Available records →
☆ ☆ ☆ ☆ ☆ ☆ ☆
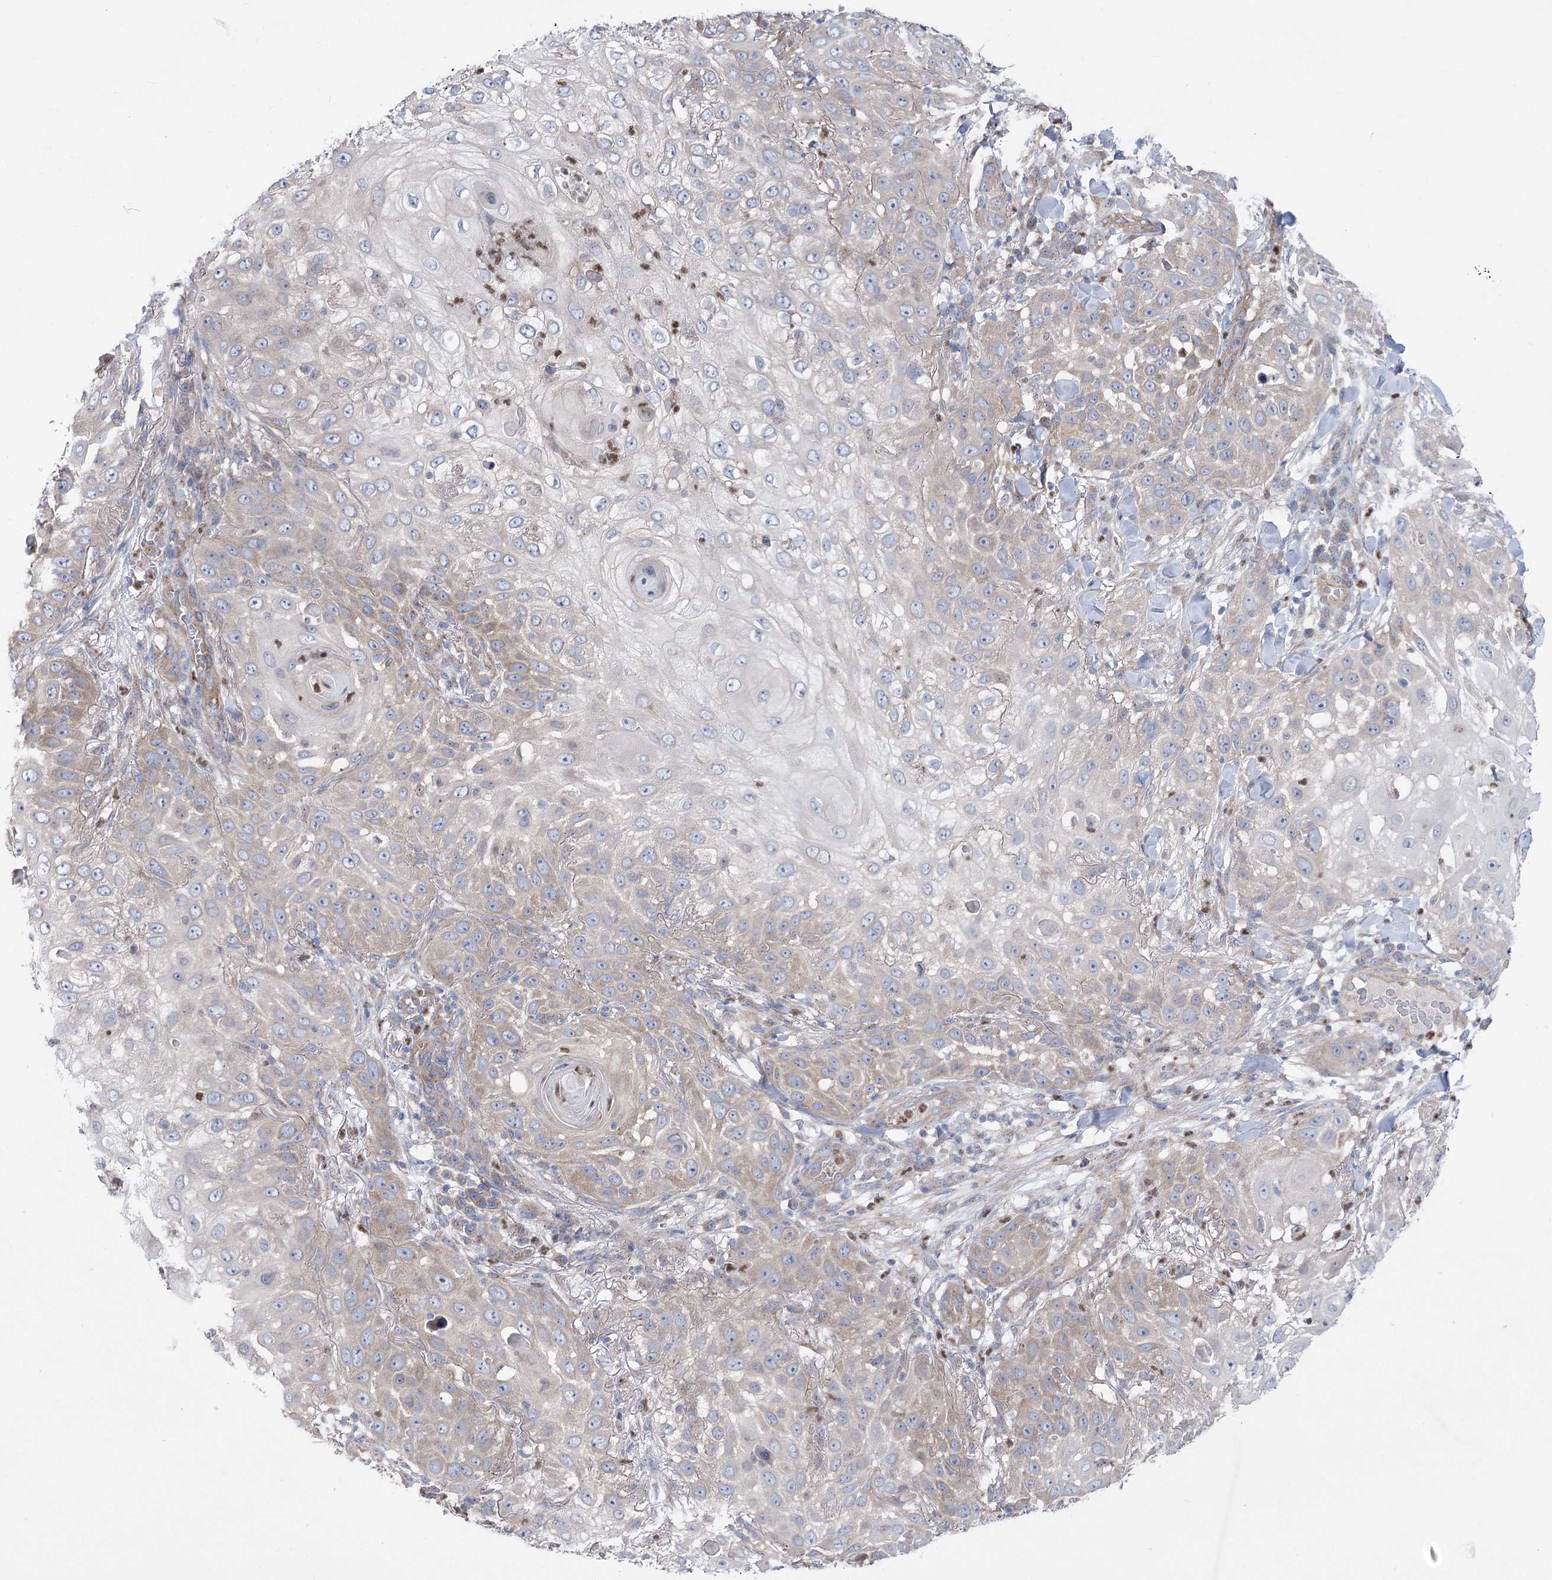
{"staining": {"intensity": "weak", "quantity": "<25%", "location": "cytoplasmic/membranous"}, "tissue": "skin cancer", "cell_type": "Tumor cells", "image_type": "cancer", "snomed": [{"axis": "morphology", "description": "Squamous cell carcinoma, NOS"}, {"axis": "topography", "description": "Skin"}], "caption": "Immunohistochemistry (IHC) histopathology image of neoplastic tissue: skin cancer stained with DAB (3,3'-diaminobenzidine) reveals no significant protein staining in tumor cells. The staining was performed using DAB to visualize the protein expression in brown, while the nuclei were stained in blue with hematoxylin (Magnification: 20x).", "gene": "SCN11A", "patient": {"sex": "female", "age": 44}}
☆ ☆ ☆ ☆ ☆ ☆ ☆
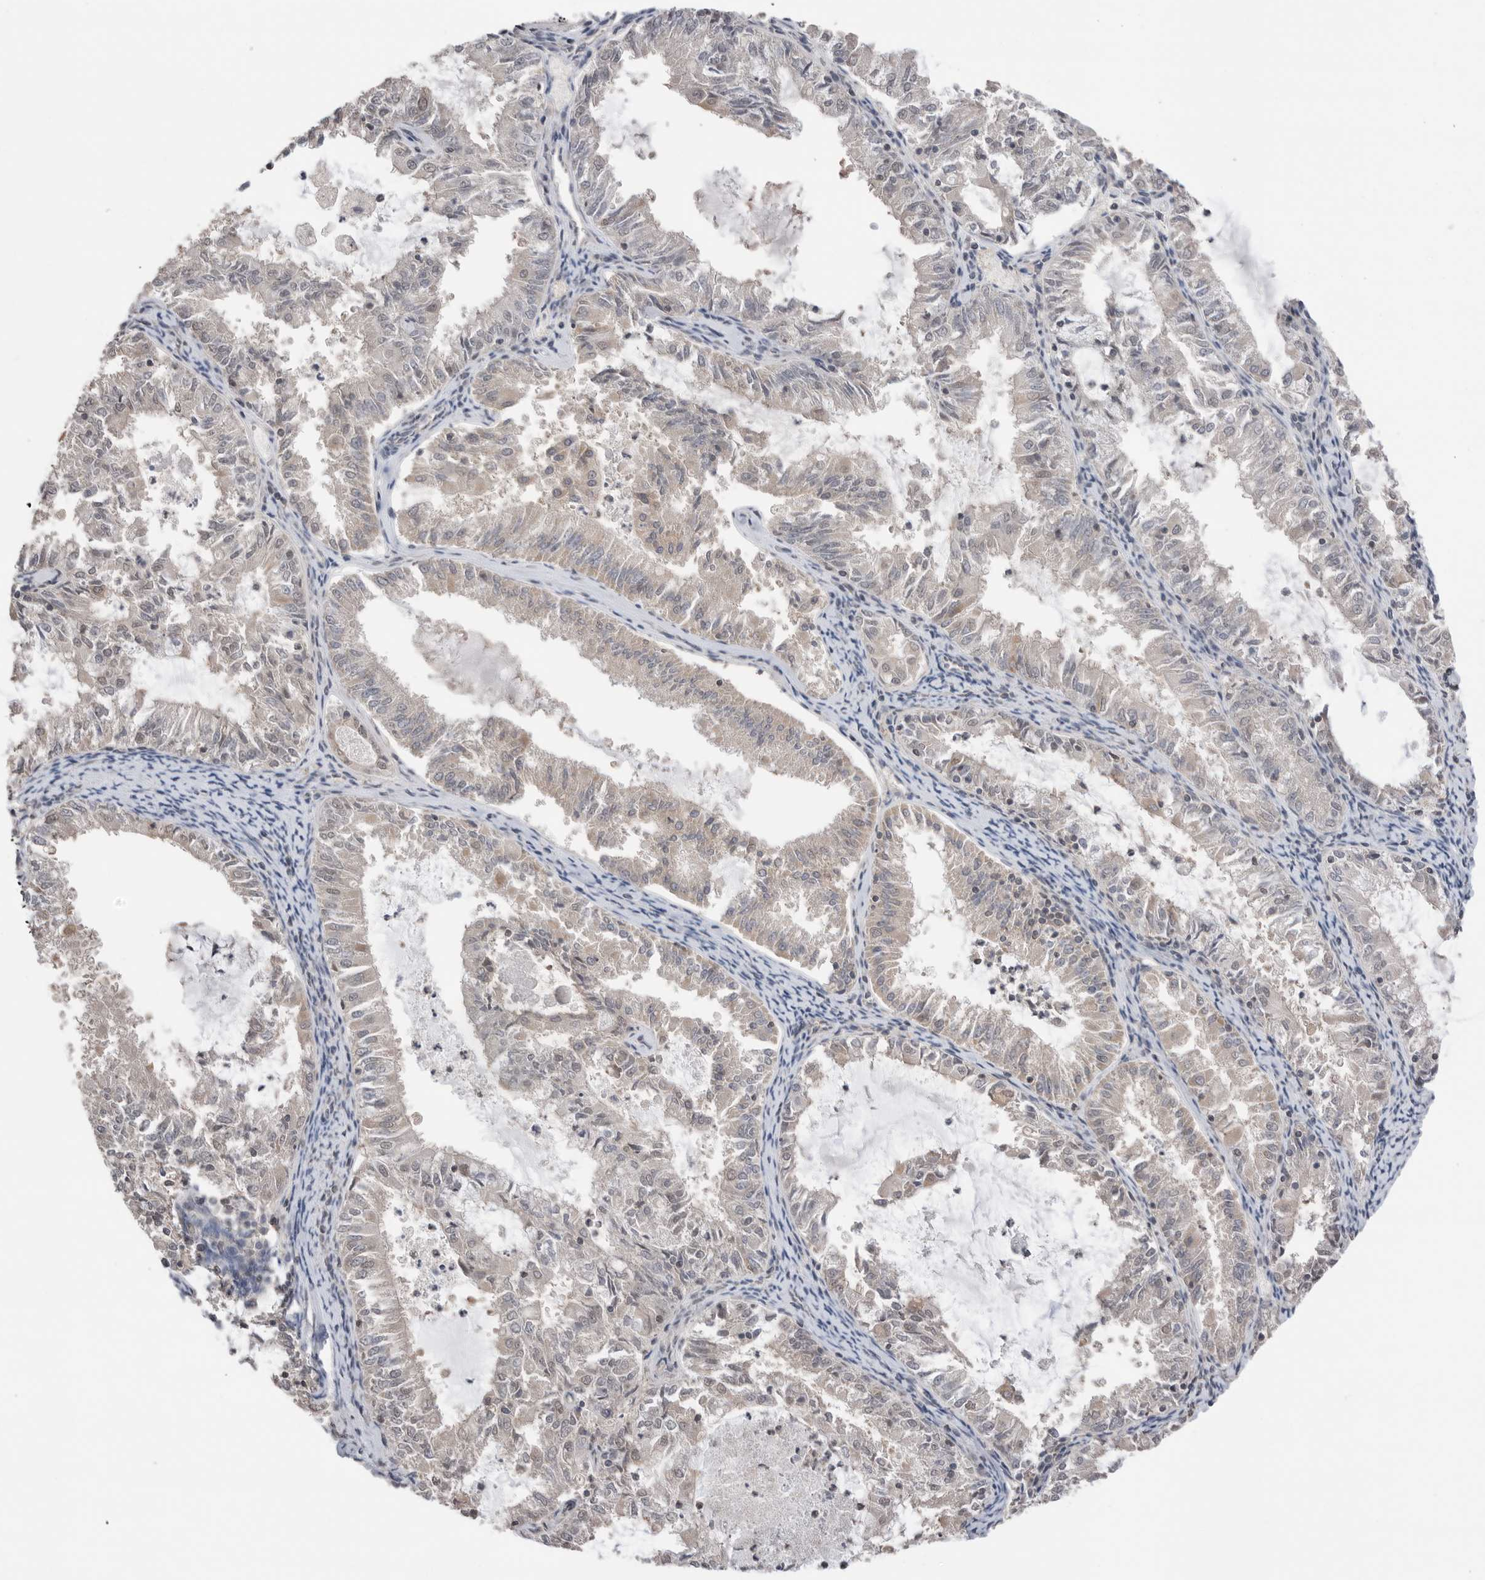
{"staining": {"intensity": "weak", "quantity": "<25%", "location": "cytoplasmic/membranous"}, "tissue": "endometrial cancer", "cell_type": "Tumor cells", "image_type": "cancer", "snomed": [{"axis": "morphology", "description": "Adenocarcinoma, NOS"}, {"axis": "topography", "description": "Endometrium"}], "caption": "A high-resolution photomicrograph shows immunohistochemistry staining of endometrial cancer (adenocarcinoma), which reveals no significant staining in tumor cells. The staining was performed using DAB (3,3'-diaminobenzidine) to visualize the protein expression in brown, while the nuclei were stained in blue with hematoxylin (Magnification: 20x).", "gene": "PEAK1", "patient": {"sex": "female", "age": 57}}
☆ ☆ ☆ ☆ ☆ ☆ ☆
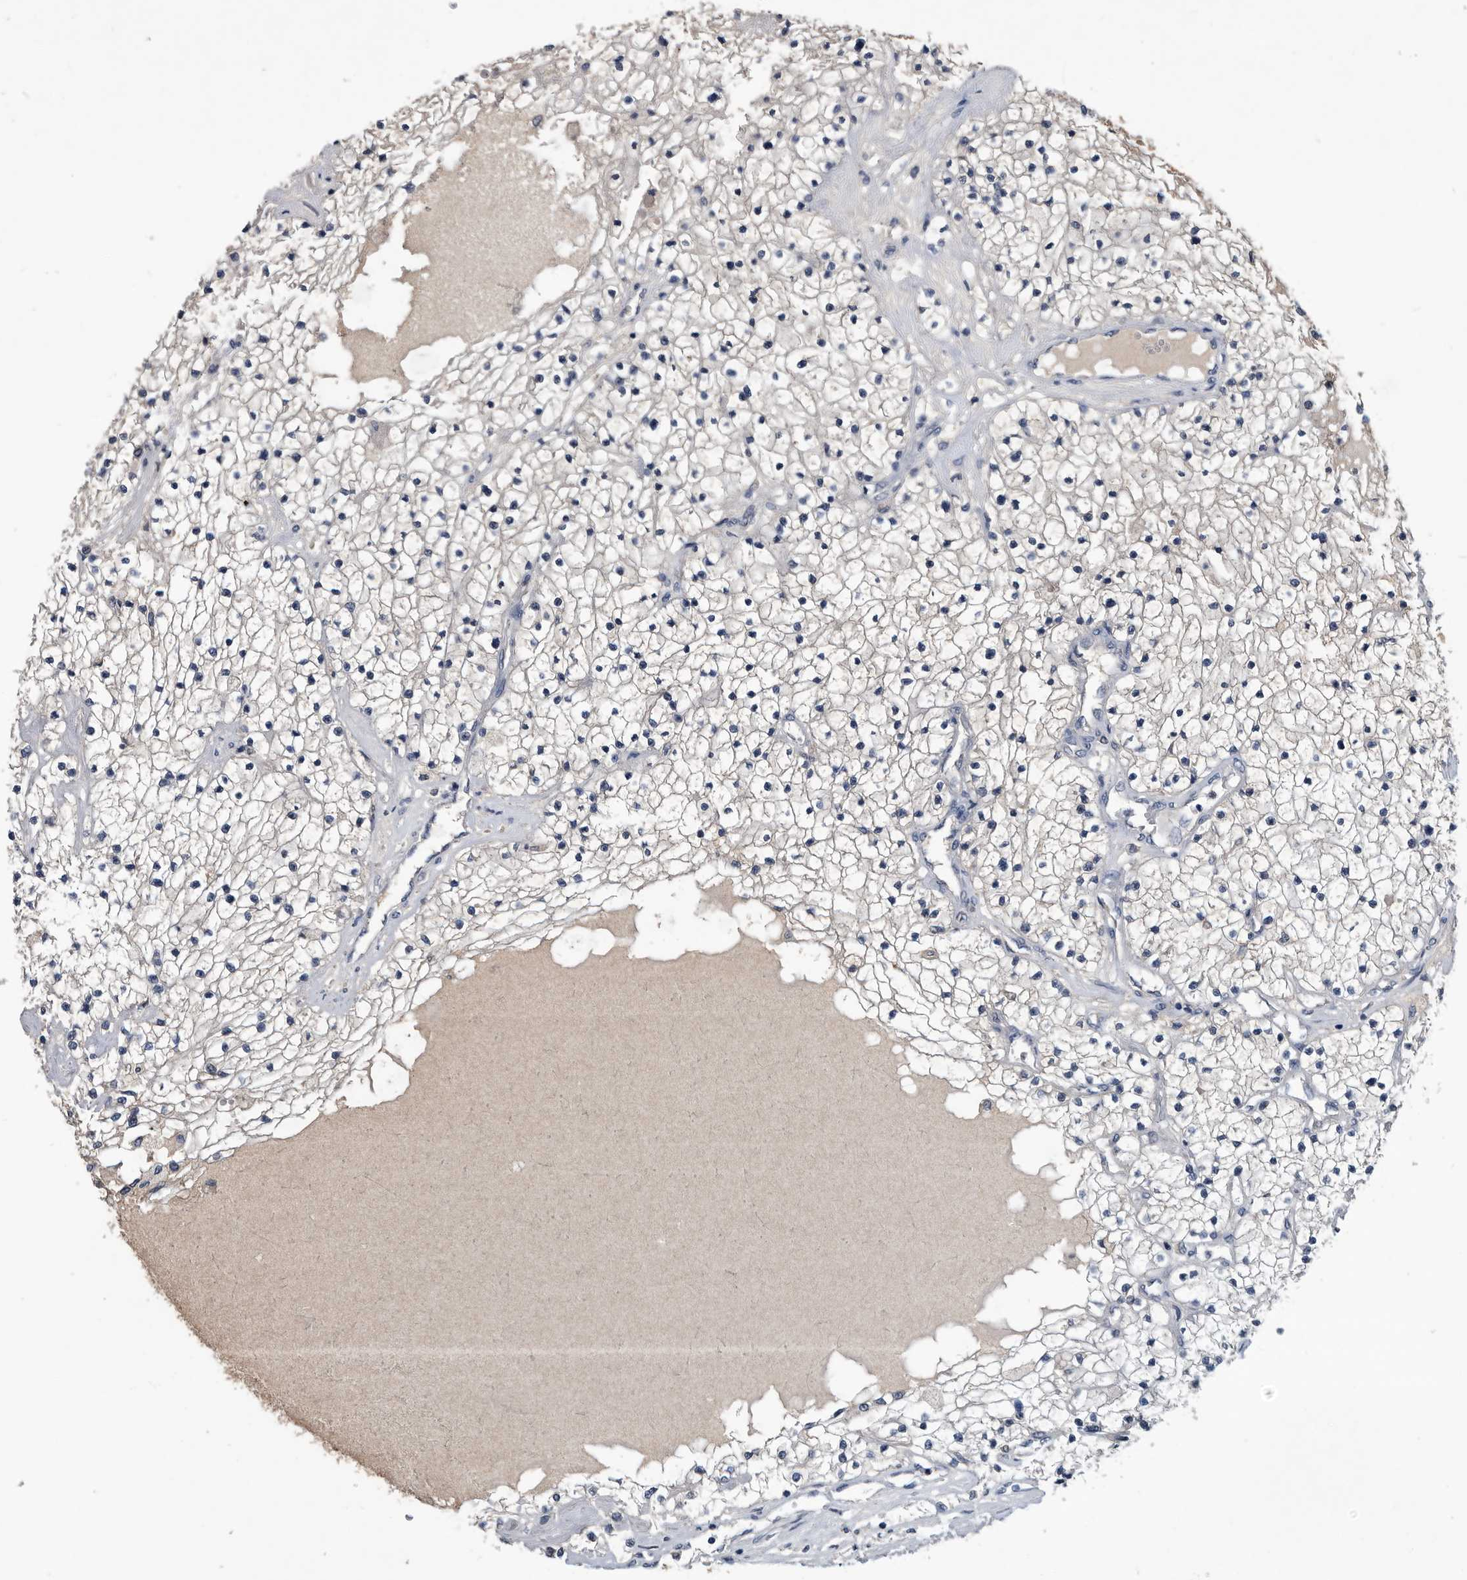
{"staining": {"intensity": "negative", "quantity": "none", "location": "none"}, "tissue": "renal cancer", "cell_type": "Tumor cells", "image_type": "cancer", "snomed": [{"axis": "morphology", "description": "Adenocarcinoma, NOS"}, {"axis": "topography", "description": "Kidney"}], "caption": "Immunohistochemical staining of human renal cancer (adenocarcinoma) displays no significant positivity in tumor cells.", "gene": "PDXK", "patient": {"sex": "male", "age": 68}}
☆ ☆ ☆ ☆ ☆ ☆ ☆
Work instruction →
In the data above, which lines have "Adenocarcinoma"? Report each of them.

Completed task →
{"staining": {"intensity": "weak", "quantity": "<25%", "location": "cytoplasmic/membranous"}, "tissue": "endometrial cancer", "cell_type": "Tumor cells", "image_type": "cancer", "snomed": [{"axis": "morphology", "description": "Adenocarcinoma, NOS"}, {"axis": "topography", "description": "Endometrium"}], "caption": "A high-resolution photomicrograph shows immunohistochemistry staining of endometrial cancer (adenocarcinoma), which reveals no significant staining in tumor cells. The staining was performed using DAB (3,3'-diaminobenzidine) to visualize the protein expression in brown, while the nuclei were stained in blue with hematoxylin (Magnification: 20x).", "gene": "PEAK1", "patient": {"sex": "female", "age": 57}}
{"staining": {"intensity": "negative", "quantity": "none", "location": "none"}, "tissue": "renal cancer", "cell_type": "Tumor cells", "image_type": "cancer", "snomed": [{"axis": "morphology", "description": "Adenocarcinoma, NOS"}, {"axis": "topography", "description": "Kidney"}], "caption": "Immunohistochemical staining of human renal cancer (adenocarcinoma) displays no significant positivity in tumor cells.", "gene": "PDXK", "patient": {"sex": "male", "age": 68}}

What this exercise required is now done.